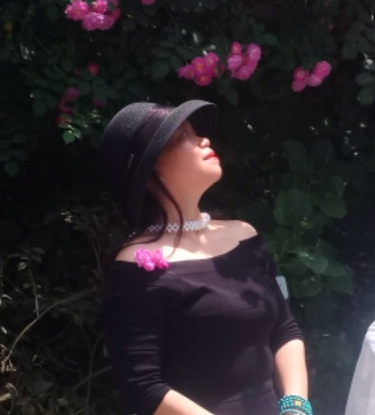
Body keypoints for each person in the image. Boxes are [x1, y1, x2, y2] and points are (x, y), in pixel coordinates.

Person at [99, 99, 311, 415]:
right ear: (150, 169)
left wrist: (296, 406)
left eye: (196, 131)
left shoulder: (244, 235)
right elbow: (142, 387)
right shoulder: (133, 268)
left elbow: (284, 328)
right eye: (181, 136)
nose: (204, 139)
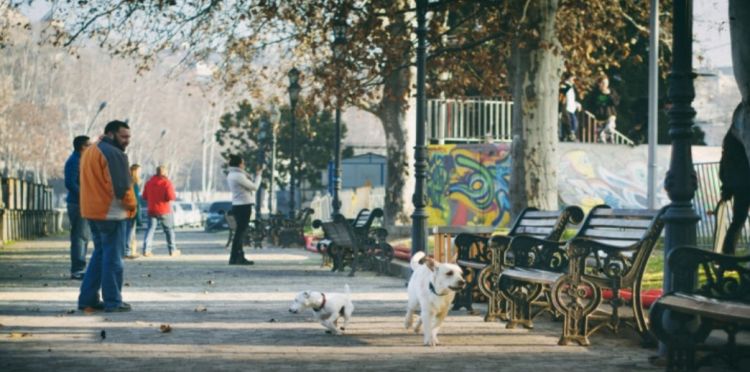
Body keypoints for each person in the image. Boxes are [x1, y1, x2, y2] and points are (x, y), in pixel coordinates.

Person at [78, 120, 137, 313]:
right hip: (111, 213)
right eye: (123, 136)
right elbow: (122, 188)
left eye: (129, 136)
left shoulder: (91, 151)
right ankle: (113, 301)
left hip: (92, 211)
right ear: (111, 134)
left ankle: (87, 299)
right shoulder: (115, 154)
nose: (127, 141)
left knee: (99, 255)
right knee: (114, 259)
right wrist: (132, 206)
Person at [719, 105, 750, 255]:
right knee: (738, 219)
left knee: (738, 219)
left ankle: (727, 252)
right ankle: (727, 251)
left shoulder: (731, 140)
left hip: (738, 184)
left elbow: (725, 165)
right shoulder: (737, 139)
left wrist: (726, 187)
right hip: (743, 182)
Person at [226, 155, 262, 265]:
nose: (244, 165)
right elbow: (254, 187)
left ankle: (237, 256)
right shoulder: (238, 176)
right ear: (239, 164)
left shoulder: (232, 174)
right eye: (243, 163)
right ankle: (236, 257)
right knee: (240, 233)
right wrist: (258, 175)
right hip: (243, 206)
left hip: (238, 205)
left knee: (239, 232)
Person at [64, 135, 92, 280]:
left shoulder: (82, 160)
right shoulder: (74, 161)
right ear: (82, 147)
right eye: (89, 144)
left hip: (83, 203)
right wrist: (85, 195)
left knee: (84, 236)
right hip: (78, 203)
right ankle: (78, 269)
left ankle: (80, 267)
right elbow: (70, 183)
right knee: (80, 237)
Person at [141, 165, 179, 257]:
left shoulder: (149, 183)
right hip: (164, 209)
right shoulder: (166, 183)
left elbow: (144, 196)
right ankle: (172, 250)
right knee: (169, 230)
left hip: (152, 210)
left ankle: (146, 250)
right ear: (165, 172)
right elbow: (171, 197)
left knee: (150, 230)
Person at [585, 75, 620, 143]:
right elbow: (590, 104)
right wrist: (595, 112)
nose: (605, 85)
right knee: (601, 136)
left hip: (610, 115)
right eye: (603, 83)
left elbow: (616, 102)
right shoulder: (595, 93)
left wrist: (609, 94)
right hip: (600, 118)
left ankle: (610, 139)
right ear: (599, 84)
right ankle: (604, 142)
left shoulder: (611, 91)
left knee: (609, 128)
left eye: (606, 83)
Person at [124, 164, 142, 259]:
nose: (140, 173)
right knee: (129, 232)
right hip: (131, 211)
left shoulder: (129, 182)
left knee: (130, 232)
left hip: (129, 210)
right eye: (139, 171)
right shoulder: (133, 183)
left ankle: (130, 250)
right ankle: (127, 251)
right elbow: (135, 200)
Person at [559, 72, 581, 141]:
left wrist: (577, 104)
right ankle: (568, 136)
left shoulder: (571, 87)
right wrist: (561, 107)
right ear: (569, 78)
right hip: (566, 108)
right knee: (569, 123)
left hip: (571, 108)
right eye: (573, 78)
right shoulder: (565, 85)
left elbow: (572, 99)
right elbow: (561, 96)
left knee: (573, 123)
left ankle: (568, 135)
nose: (574, 80)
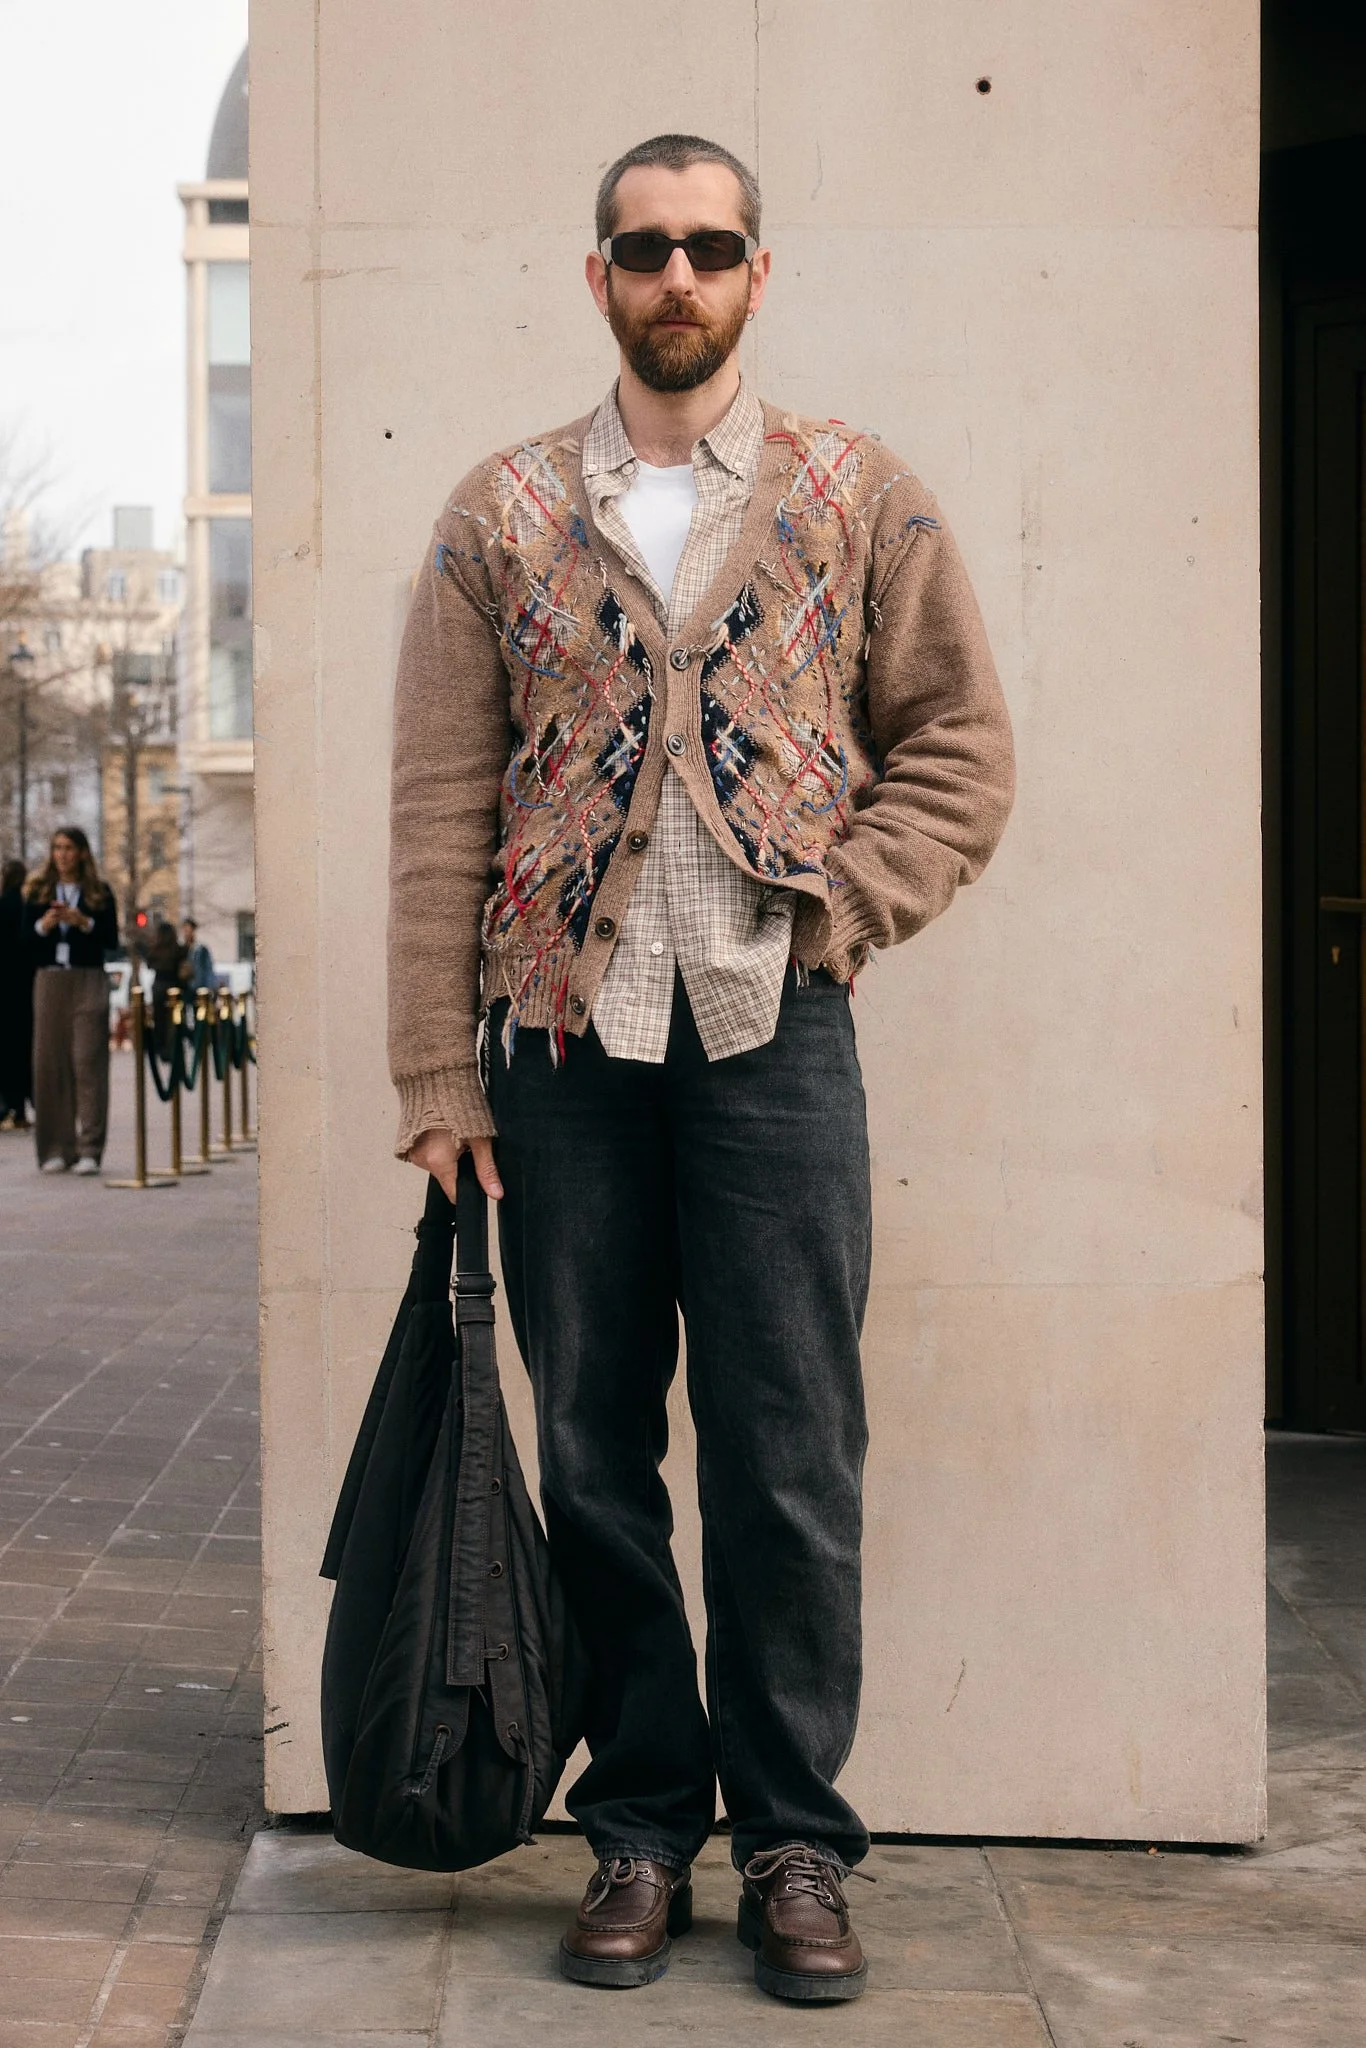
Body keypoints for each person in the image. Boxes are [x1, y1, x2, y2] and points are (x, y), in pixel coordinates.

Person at [386, 134, 1014, 2001]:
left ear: (756, 272)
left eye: (710, 246)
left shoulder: (851, 495)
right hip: (562, 1045)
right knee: (591, 1445)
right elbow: (437, 806)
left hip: (773, 1033)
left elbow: (961, 746)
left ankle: (798, 1838)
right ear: (597, 275)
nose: (678, 275)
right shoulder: (497, 512)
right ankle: (645, 1825)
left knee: (788, 1453)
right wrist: (439, 1065)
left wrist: (846, 910)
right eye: (644, 247)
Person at [23, 827, 119, 1174]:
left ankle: (90, 1147)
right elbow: (23, 941)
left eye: (68, 848)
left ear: (81, 853)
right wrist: (43, 926)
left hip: (88, 979)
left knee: (87, 1062)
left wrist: (84, 922)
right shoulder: (37, 891)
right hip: (49, 980)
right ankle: (55, 1148)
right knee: (50, 1065)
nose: (62, 854)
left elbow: (111, 939)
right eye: (56, 848)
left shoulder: (98, 892)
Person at [0, 857, 35, 1128]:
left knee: (6, 1049)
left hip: (4, 988)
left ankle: (10, 1106)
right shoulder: (24, 908)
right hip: (24, 988)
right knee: (23, 1047)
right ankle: (22, 1108)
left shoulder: (3, 906)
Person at [180, 919, 216, 993]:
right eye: (185, 930)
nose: (186, 933)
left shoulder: (201, 949)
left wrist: (209, 987)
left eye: (188, 930)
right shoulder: (181, 949)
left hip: (199, 986)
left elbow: (208, 969)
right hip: (185, 987)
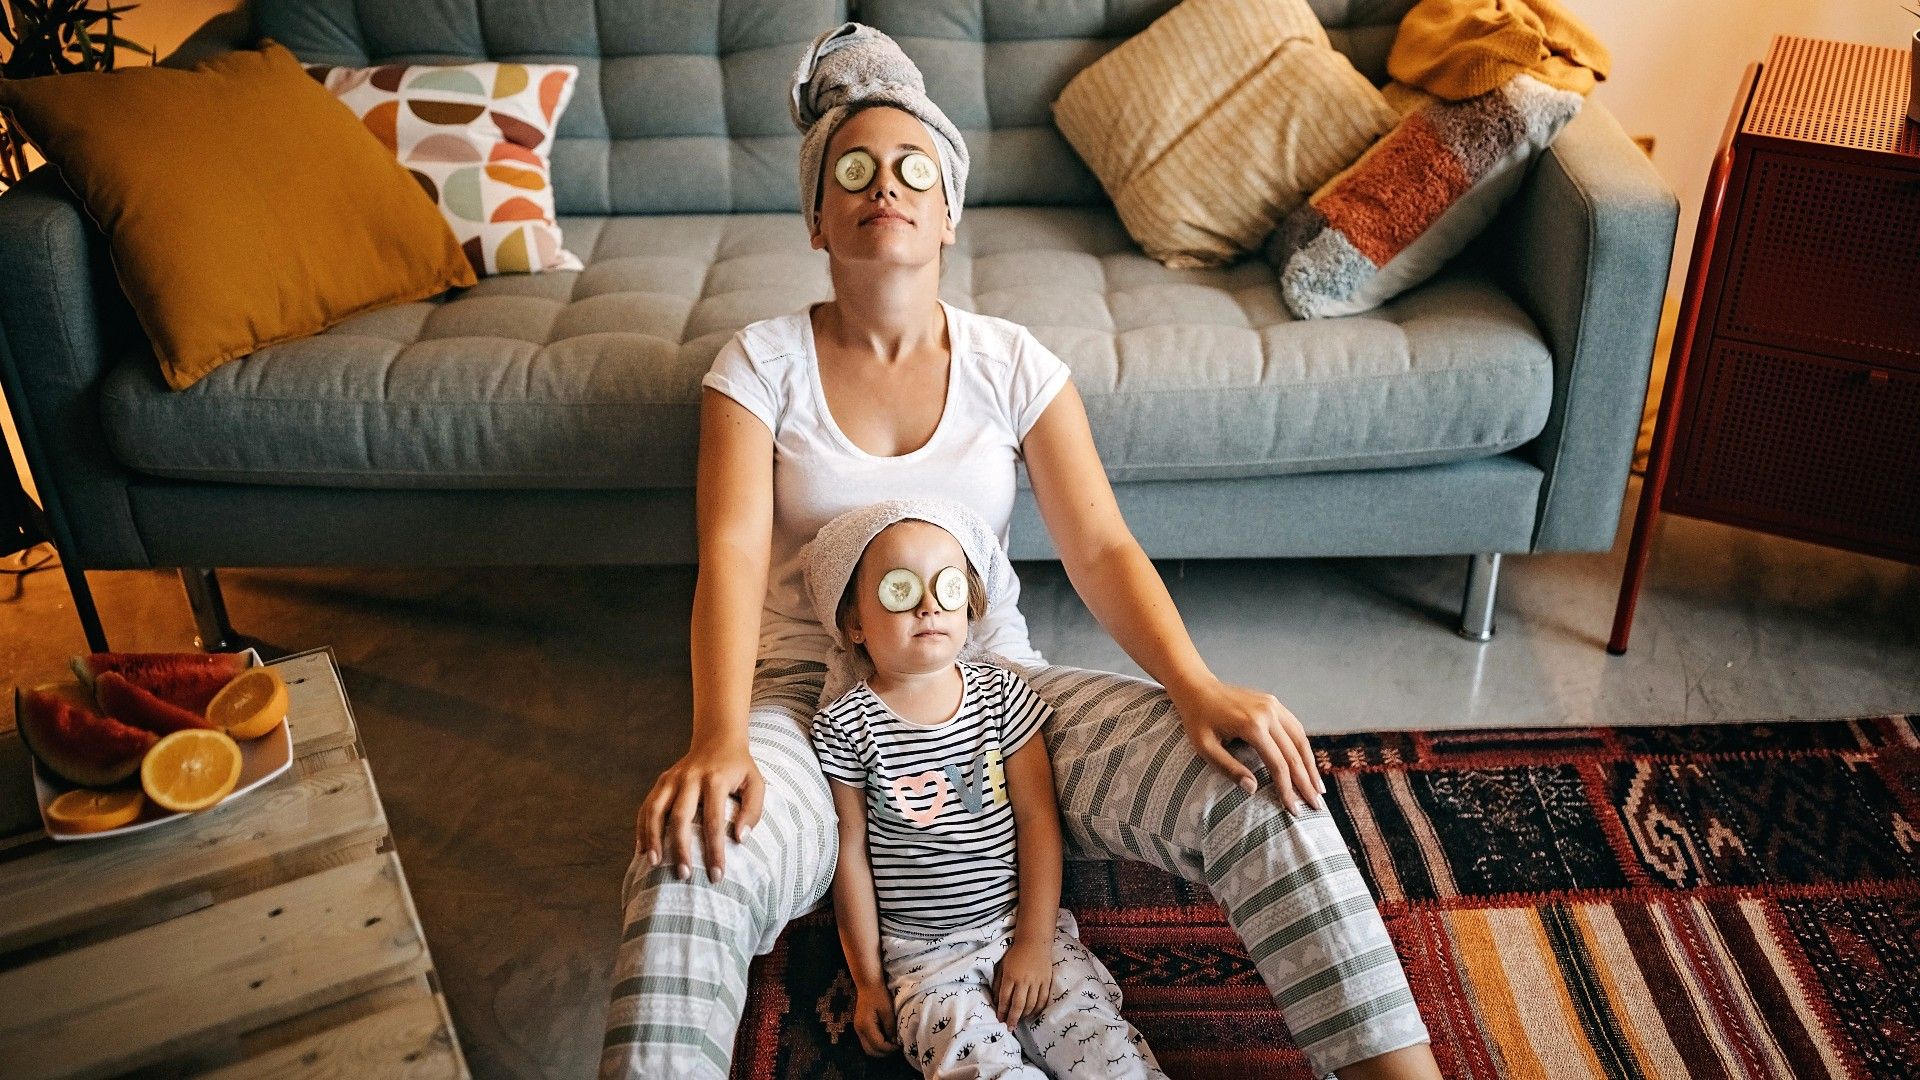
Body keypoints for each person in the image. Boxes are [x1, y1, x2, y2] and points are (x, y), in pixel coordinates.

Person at [602, 22, 1442, 1080]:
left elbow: (1099, 545)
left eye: (914, 168)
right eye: (852, 170)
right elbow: (726, 556)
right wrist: (720, 736)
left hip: (998, 700)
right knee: (686, 863)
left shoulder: (1014, 363)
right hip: (806, 710)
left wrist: (1193, 685)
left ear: (948, 209)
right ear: (817, 216)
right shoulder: (757, 366)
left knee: (1253, 779)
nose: (886, 186)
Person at [804, 499, 1166, 1078]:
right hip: (923, 962)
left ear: (969, 606)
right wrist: (868, 980)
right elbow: (852, 856)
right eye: (900, 591)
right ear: (854, 622)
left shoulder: (1001, 695)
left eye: (947, 588)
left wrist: (1033, 942)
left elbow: (1037, 821)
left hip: (1017, 926)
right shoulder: (845, 726)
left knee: (1107, 1052)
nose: (928, 606)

******************************

# Activity
Only one stretch of the listing is wanted: the lines starting at the one with "right knee: (569, 123)" and ending at the one with "left eye: (914, 168)", copied exactly and free of pictures.

# Expected output
right knee: (569, 123)
left hip: (571, 108)
right eye: (573, 78)
right shoulder: (565, 85)
left elbow: (572, 99)
right elbow: (561, 96)
left knee: (573, 123)
left ankle: (568, 135)
nose: (574, 80)
Body keypoints for each person in the image. Boxes are [x1, y1, x2, y2] and points are (x, y), in pixel coordinates.

Person at [386, 134, 1014, 2001]:
left ear: (756, 272)
left eye: (710, 246)
left shoulder: (851, 495)
right hip: (562, 1045)
right knee: (591, 1445)
right elbow: (437, 806)
left hip: (773, 1033)
left elbow: (961, 746)
left ankle: (798, 1838)
right ear: (597, 275)
nose: (678, 275)
right shoulder: (497, 512)
right ankle: (645, 1825)
left knee: (788, 1453)
right wrist: (439, 1065)
left wrist: (846, 910)
right eye: (644, 247)
Person at [23, 827, 119, 1174]:
left ankle: (90, 1147)
right elbow: (23, 941)
left eye: (68, 848)
left ear: (81, 853)
right wrist: (43, 926)
left hip: (88, 979)
left knee: (87, 1062)
left wrist: (84, 922)
right shoulder: (37, 891)
right hip: (49, 980)
right ankle: (55, 1148)
right knee: (50, 1065)
nose: (62, 854)
left elbow: (111, 939)
right eye: (56, 848)
left shoulder: (98, 892)
Person at [0, 857, 35, 1128]:
left knee: (6, 1049)
left hip: (4, 988)
left ankle: (10, 1106)
right shoulder: (24, 908)
right hip: (24, 988)
right knee: (23, 1047)
right ankle: (22, 1108)
left shoulder: (3, 906)
Person at [180, 919, 216, 993]:
right eye: (185, 930)
nose: (186, 933)
left shoulder: (201, 949)
left wrist: (209, 987)
left eye: (188, 930)
right shoulder: (181, 949)
left hip: (199, 986)
left elbow: (208, 969)
right hip: (185, 987)
Body keypoints for each person in the image. Boxes are [x1, y1, x2, y2] and points are (x, y), in pixel coordinates.

Person at [602, 22, 1442, 1080]:
left elbow: (1099, 545)
left eye: (914, 168)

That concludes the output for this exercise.